Not all columns in the DISTINCT ON clause need to be in the ORDER BY clause. But this is only true as long as we don’t provide any other columns to the ORDER BY clause. Doing that would result in the error again:

SELECT 
    DISTINCT ON(FirstName, Age) 
    * 
FROM Dogs
ORDER BY FirstName, DogId;

Result:

SELECT DISTINCT ON expressions must match initial ORDER BY expressions

In this case my ORDER BY clause uses FirstName, DogId but it doesn’t include the Age column, which is in my DISTINCT ON clause. If I want to include DogId in my ORDER BY clause, then it needs to follow all columns specified in the DISTINCT ON clause.

Therefore, we can fix this issue by doing the following:

SELECT 
    DISTINCT ON(FirstName, Age) 
    * 
FROM Dogs
ORDER BY FirstName, Age, DogId;

Result:

 dogid | firstname | lastname | age 
-------+-----------+----------+-----
     1 | Bark      | Smith    |  10
     2 | Wag       | Frazier  |   7

So all I did was insert the Age column in between FirstName and DogId.

In other words, my ORDER BY clause now starts with the same columns that my DISTINCT ON clause starts with.

I should point out that the following also works without error:

SELECT 
    DISTINCT ON(FirstName, Age) 
    * 
FROM Dogs
ORDER BY Age, FirstName, DogId;

Result:

 dogid | firstname | lastname | age 
-------+-----------+----------+-----
     2 | Wag       | Frazier  |   7
     1 | Bark      | Smith    |  10

All I did here is swap the first two columns around in my ORDER BY clause. So, even though the initial columns must also be in the DISTINCT ON clause, they don’t necessarily have to be in the same order.

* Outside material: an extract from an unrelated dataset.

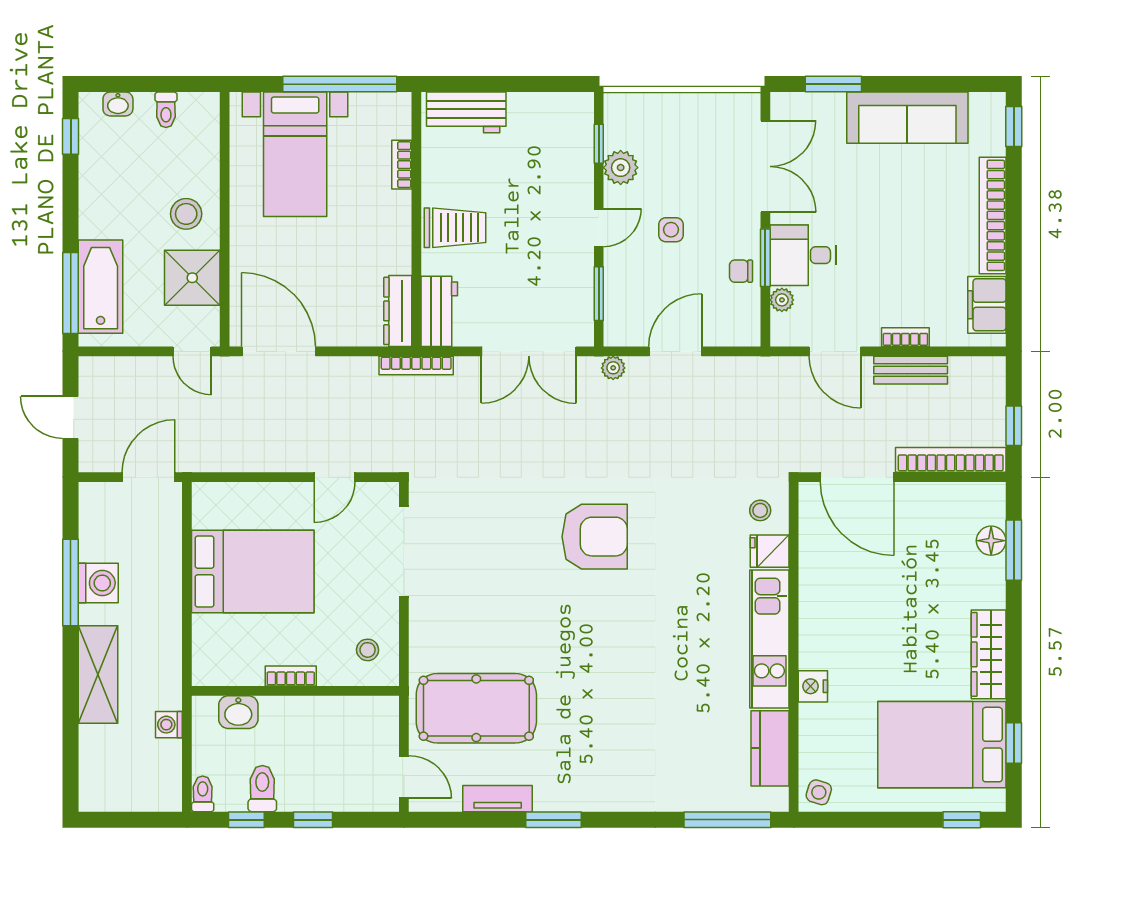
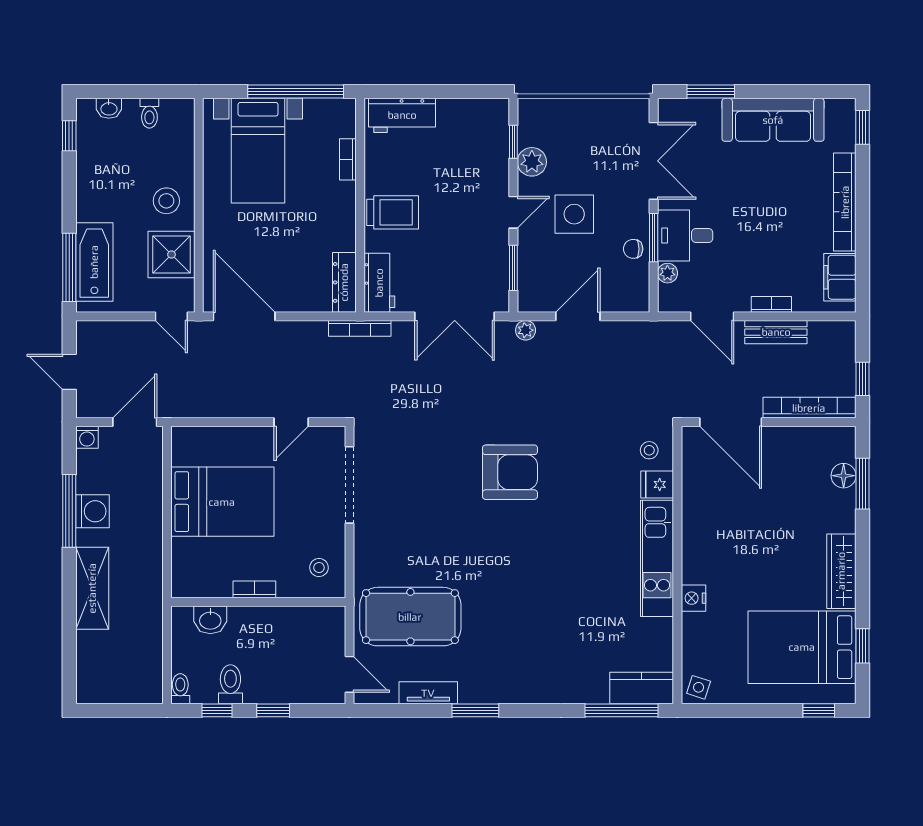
side table: (671, 230) -> (574, 214), width x1.87, depth x1.87
washing machine: (169, 725) -> (87, 437), moved, turned -90
kitchen counter: (770, 748) -> (642, 688), moved, turned 90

However, we can’t do this:

SELECT 
    DISTINCT ON(FirstName, Age) 
    * 
FROM Dogs
ORDER BY FirstName, DogId, Age;

Result:

SELECT DISTINCT ON expressions must match initial ORDER BY expressions

That caused the error again. This is because my ORDER BY clause includes the DogId column before the Age column. As alluded to, if we want to specify non-DISTINCT ON columns in the ORDER BY clause, they must follow the columns provided in the DISTINCT ON clause.